I have a very large distance matrix (3678 x 3678) currently encoded as a data frame. Columns are named "1", "2", "3" and so on, the same for rows. So what I need to do is to find values <26 and different from 0 and to have the results in a second dataframe with two columns: the first one with index and the second one with the value. For example:
value
318-516 22.70601
...
where 318 is the row index and 516 is the column index.

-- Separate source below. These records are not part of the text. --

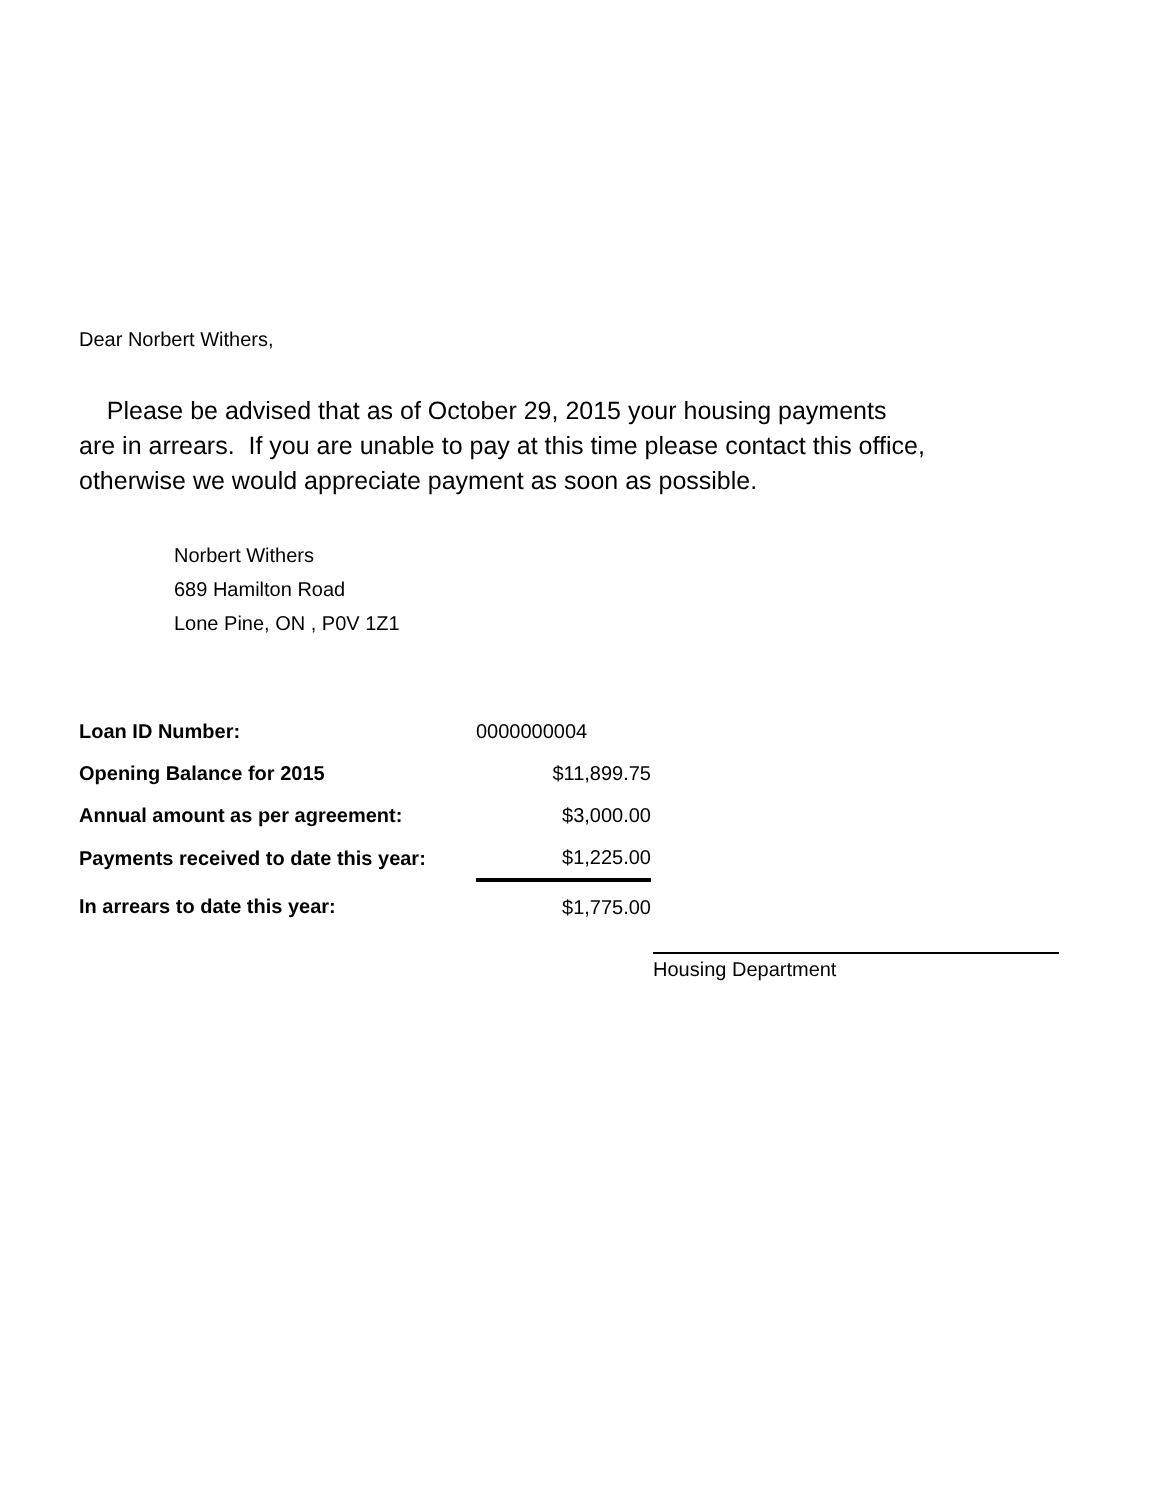Dear Norbert Withers,
Please be advised that as of October 29, 2015 your housing payments
are in arrears. If you are unable to pay at this time please contact this office,
otherwise we would appreciate payment as soon as possible.
Norbert Withers
689 Hamilton Road
Lone Pine, ON , P0V 1Z1
| Loan ID Number: | 0000000004 |
| Opening Balance for 2015 | $11,899.75 |
| Annual amount as per agreement: | $3,000.00 |
| Payments received to date this year: | $1,225.00 |
| In arrears to date this year: | $1,775.00 |
Housing Department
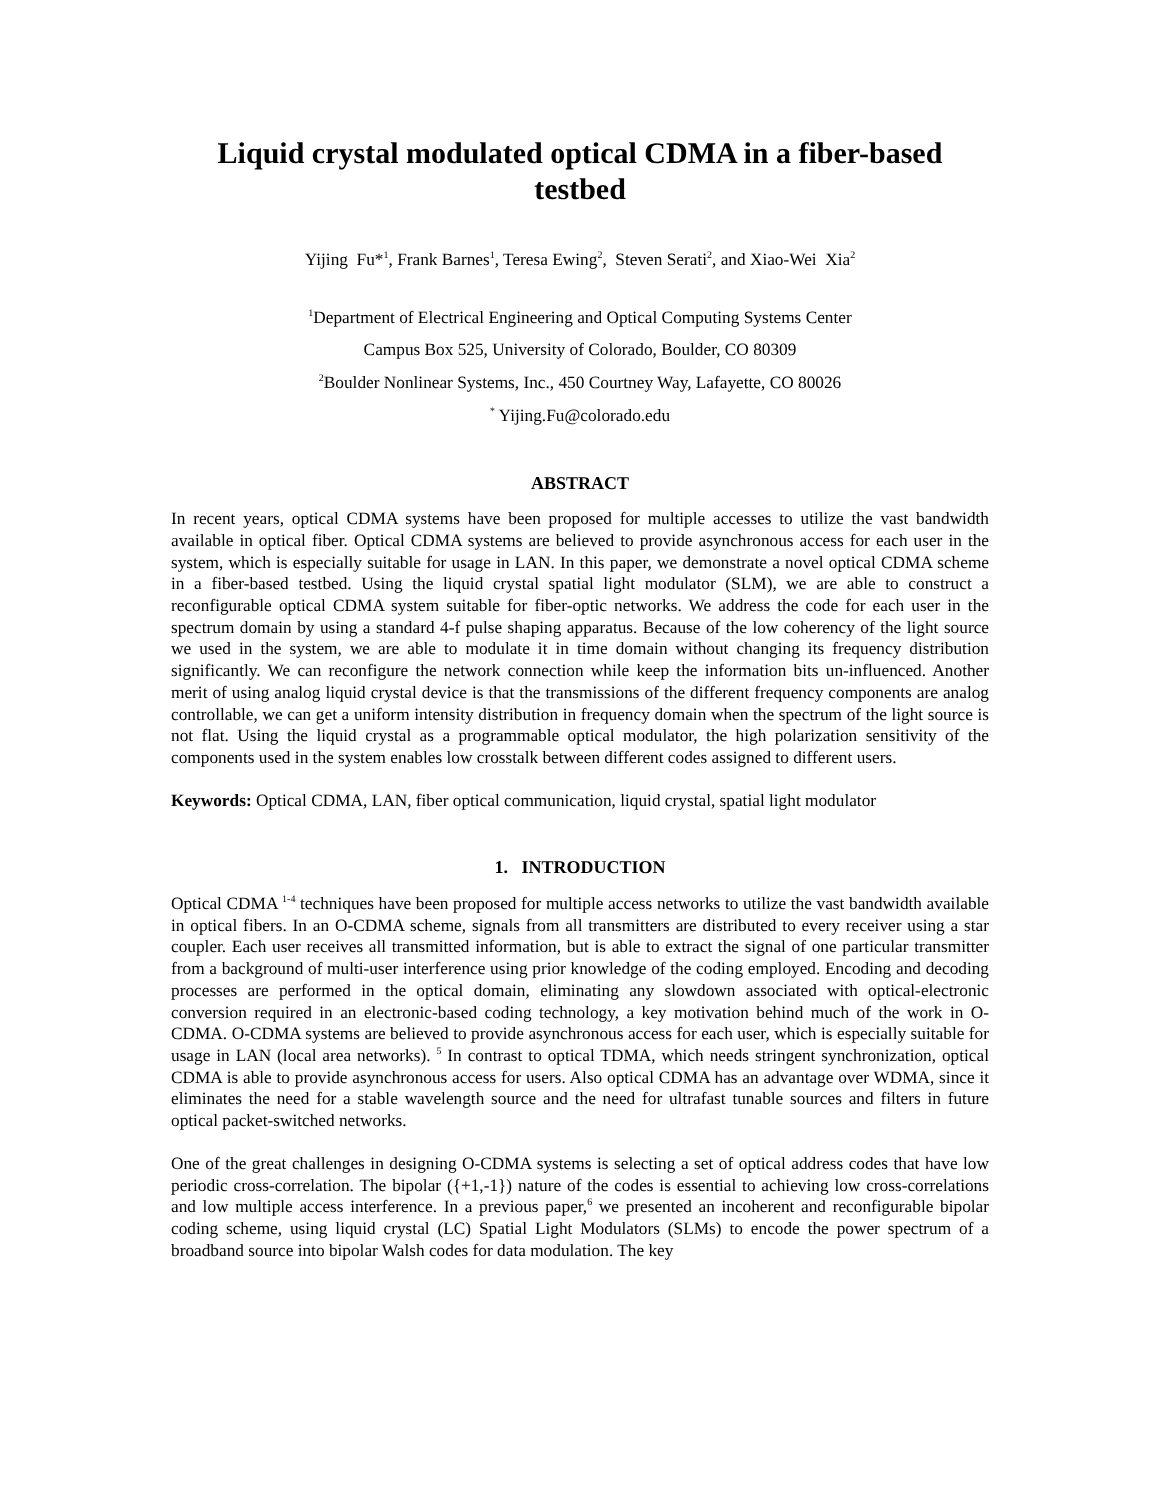Liquid crystal modulated optical CDMA in a fiber-based testbed
Yijing Fu*<sup>1</sup>, Frank Barnes<sup>1</sup>, Teresa Ewing<sup>2</sup>, Steven Serati<sup>2</sup>, and Xiao-Wei Xia<sup>2</sup>
<sup>1</sup> Department of Electrical Engineering and Optical Computing Systems Center
Campus Box 525, University of Colorado, Boulder, CO 80309
<sup>2</sup> Boulder Nonlinear Systems, Inc., 450 Courtney Way, Lafayette, CO 80026
<sup>*</sup> Yijing.Fu@colorado.edu
ABSTRACT
In recent years, optical CDMA systems have been proposed for multiple accesses to utilize the vast bandwidth available in optical fiber. Optical CDMA systems are believed to provide asynchronous access for each user in the system, which is especially suitable for usage in LAN. In this paper, we demonstrate a novel optical CDMA scheme in a fiber-based testbed. Using the liquid crystal spatial light modulator (SLM), we are able to construct a reconfigurable optical CDMA system suitable for fiber-optic networks. We address the code for each user in the spectrum domain by using a standard 4-f pulse shaping apparatus. Because of the low coherency of the light source we used in the system, we are able to modulate it in time domain without changing its frequency distribution significantly. We can reconfigure the network connection while keep the information bits un-influenced. Another merit of using analog liquid crystal device is that the transmissions of the different frequency components are analog controllable, we can get a uniform intensity distribution in frequency domain when the spectrum of the light source is not flat. Using the liquid crystal as a programmable optical modulator, the high polarization sensitivity of the components used in the system enables low crosstalk between different codes assigned to different users.
Keywords: Optical CDMA, LAN, fiber optical communication, liquid crystal, spatial light modulator
1. INTRODUCTION
Optical CDMA <sup>1-4</sup> techniques have been proposed for multiple access networks to utilize the vast bandwidth available in optical fibers. In an O-CDMA scheme, signals from all transmitters are distributed to every receiver using a star coupler. Each user receives all transmitted information, but is able to extract the signal of one particular transmitter from a background of multi-user interference using prior knowledge of the coding employed. Encoding and decoding processes are performed in the optical domain, eliminating any slowdown associated with optical-electronic conversion required in an electronic-based coding technology, a key motivation behind much of the work in O-CDMA. O-CDMA systems are believed to provide asynchronous access for each user, which is especially suitable for usage in LAN (local area networks). <sup>5</sup> In contrast to optical TDMA, which needs stringent synchronization, optical CDMA is able to provide asynchronous access for users. Also optical CDMA has an advantage over WDMA, since it eliminates the need for a stable wavelength source and the need for ultrafast tunable sources and filters in future optical packet-switched networks.
One of the great challenges in designing O-CDMA systems is selecting a set of optical address codes that have low periodic cross-correlation. The bipolar ({+1,-1}) nature of the codes is essential to achieving low cross-correlations and low multiple access interference. In a previous paper,<sup>6</sup> we presented an incoherent and reconfigurable bipolar coding scheme, using liquid crystal (LC) Spatial Light Modulators (SLMs) to encode the power spectrum of a broadband source into bipolar Walsh codes for data modulation. The key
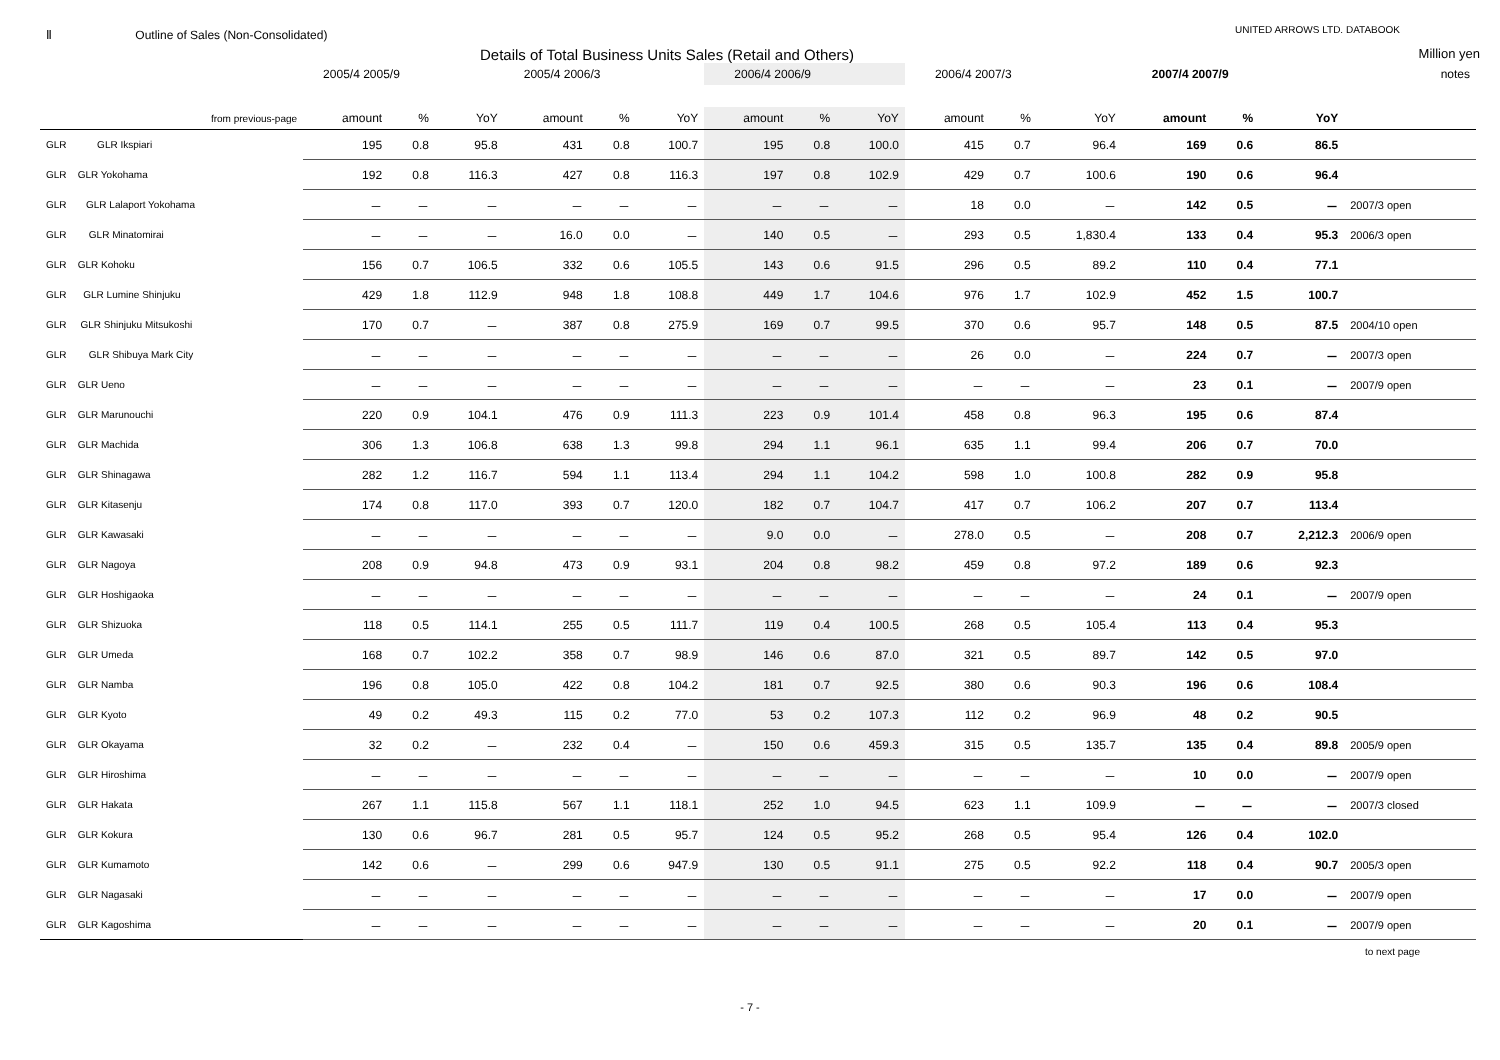Ⅱ Outline of Sales (Non-Consolidated)
UNITED ARROWS LTD. DATABOOK
Details of Total Business Units Sales (Retail and Others)
Million yen
| | 2005/4 2005/9 | | | 2005/4 2006/3 | | | 2006/4 2006/9 | | | 2006/4 2007/3 | | | 2007/4 2007/9 | | | notes |
| --- | --- | --- | --- | --- | --- | --- | --- | --- | --- | --- | --- | --- | --- | --- | --- | --- |
| from previous-page | amount | % | YoY | amount | % | YoY | amount | % | YoY | amount | % | YoY | amount | % | YoY | |
| GLR GLR Ikspiari | 195 | 0.8 | 95.8 | 431 | 0.8 | 100.7 | 195 | 0.8 | 100.0 | 415 | 0.7 | 96.4 | 169 | 0.6 | 86.5 | |
| GLR GLR Yokohama | 192 | 0.8 | 116.3 | 427 | 0.8 | 116.3 | 197 | 0.8 | 102.9 | 429 | 0.7 | 100.6 | 190 | 0.6 | 96.4 | |
| GLR GLR Lalaport Yokohama | － | － | － | － | － | － | － | － | － | 18 | 0.0 | － | 142 | 0.5 | － | 2007/3 open |
| GLR GLR Minatomirai | － | － | － | 16.0 | 0.0 | － | 140 | 0.5 | － | 293 | 0.5 | 1,830.4 | 133 | 0.4 | 95.3 | 2006/3 open |
| GLR GLR Kohoku | 156 | 0.7 | 106.5 | 332 | 0.6 | 105.5 | 143 | 0.6 | 91.5 | 296 | 0.5 | 89.2 | 110 | 0.4 | 77.1 | |
| GLR GLR Lumine Shinjuku | 429 | 1.8 | 112.9 | 948 | 1.8 | 108.8 | 449 | 1.7 | 104.6 | 976 | 1.7 | 102.9 | 452 | 1.5 | 100.7 | |
| GLR GLR Shinjuku Mitsukoshi | 170 | 0.7 | － | 387 | 0.8 | 275.9 | 169 | 0.7 | 99.5 | 370 | 0.6 | 95.7 | 148 | 0.5 | 87.5 | 2004/10 open |
| GLR GLR Shibuya Mark City | － | － | － | － | － | － | － | － | － | 26 | 0.0 | － | 224 | 0.7 | － | 2007/3 open |
| GLR GLR Ueno | － | － | － | － | － | － | － | － | － | － | － | － | 23 | 0.1 | － | 2007/9 open |
| GLR GLR Marunouchi | 220 | 0.9 | 104.1 | 476 | 0.9 | 111.3 | 223 | 0.9 | 101.4 | 458 | 0.8 | 96.3 | 195 | 0.6 | 87.4 | |
| GLR GLR Machida | 306 | 1.3 | 106.8 | 638 | 1.3 | 99.8 | 294 | 1.1 | 96.1 | 635 | 1.1 | 99.4 | 206 | 0.7 | 70.0 | |
| GLR GLR Shinagawa | 282 | 1.2 | 116.7 | 594 | 1.1 | 113.4 | 294 | 1.1 | 104.2 | 598 | 1.0 | 100.8 | 282 | 0.9 | 95.8 | |
| GLR GLR Kitasenju | 174 | 0.8 | 117.0 | 393 | 0.7 | 120.0 | 182 | 0.7 | 104.7 | 417 | 0.7 | 106.2 | 207 | 0.7 | 113.4 | |
| GLR GLR Kawasaki | － | － | － | － | － | － | 9.0 | 0.0 | － | 278.0 | 0.5 | － | 208 | 0.7 | 2,212.3 | 2006/9 open |
| GLR GLR Nagoya | 208 | 0.9 | 94.8 | 473 | 0.9 | 93.1 | 204 | 0.8 | 98.2 | 459 | 0.8 | 97.2 | 189 | 0.6 | 92.3 | |
| GLR GLR Hoshigaoka | － | － | － | － | － | － | － | － | － | － | － | － | 24 | 0.1 | － | 2007/9 open |
| GLR GLR Shizuoka | 118 | 0.5 | 114.1 | 255 | 0.5 | 111.7 | 119 | 0.4 | 100.5 | 268 | 0.5 | 105.4 | 113 | 0.4 | 95.3 | |
| GLR GLR Umeda | 168 | 0.7 | 102.2 | 358 | 0.7 | 98.9 | 146 | 0.6 | 87.0 | 321 | 0.5 | 89.7 | 142 | 0.5 | 97.0 | |
| GLR GLR Namba | 196 | 0.8 | 105.0 | 422 | 0.8 | 104.2 | 181 | 0.7 | 92.5 | 380 | 0.6 | 90.3 | 196 | 0.6 | 108.4 | |
| GLR GLR Kyoto | 49 | 0.2 | 49.3 | 115 | 0.2 | 77.0 | 53 | 0.2 | 107.3 | 112 | 0.2 | 96.9 | 48 | 0.2 | 90.5 | |
| GLR GLR Okayama | 32 | 0.2 | － | 232 | 0.4 | － | 150 | 0.6 | 459.3 | 315 | 0.5 | 135.7 | 135 | 0.4 | 89.8 | 2005/9 open |
| GLR GLR Hiroshima | － | － | － | － | － | － | － | － | － | － | － | － | 10 | 0.0 | － | 2007/9 open |
| GLR GLR Hakata | 267 | 1.1 | 115.8 | 567 | 1.1 | 118.1 | 252 | 1.0 | 94.5 | 623 | 1.1 | 109.9 | － | － | － | 2007/3 closed |
| GLR GLR Kokura | 130 | 0.6 | 96.7 | 281 | 0.5 | 95.7 | 124 | 0.5 | 95.2 | 268 | 0.5 | 95.4 | 126 | 0.4 | 102.0 | |
| GLR GLR Kumamoto | 142 | 0.6 | － | 299 | 0.6 | 947.9 | 130 | 0.5 | 91.1 | 275 | 0.5 | 92.2 | 118 | 0.4 | 90.7 | 2005/3 open |
| GLR GLR Nagasaki | － | － | － | － | － | － | － | － | － | － | － | － | 17 | 0.0 | － | 2007/9 open |
| GLR GLR Kagoshima | － | － | － | － | － | － | － | － | － | － | － | － | 20 | 0.1 | － | 2007/9 open |
to next page
- 7 -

Ok, I'm trying to recreate your situation (note: if you can, it's always helpful to include a few lines of your data with a dput
command).
You should be able to use filter
and some simple tidyverse commands (if you don't know how they work, run them line by line, always selecting commands up to the %>%
to check what they are doing):
library(tidyverse)
library(tidylog) # gives you additional output on what each command does
# Creating some data that looks similar
data <- matrix(rnorm(25,mean = 26),ncol=5)
data <- as_tibble(data)
data <- setNames(data,c(1:5))
data %>%
mutate(row = row_number()) %>%
pivot_longer(-row, names_to = "column",values_to = "values", names_prefix = "V") %>%
# depending on how your column names look like, you might need to use a separate() command first
filter(values > 0 & values < 26) %>%
# if you want you can create an index column as well
mutate(index = paste0(row,"-",column)) %>%
# then you can get rid of the row and column
select(-row,-column) %>%
# move index to the front
relocate(index)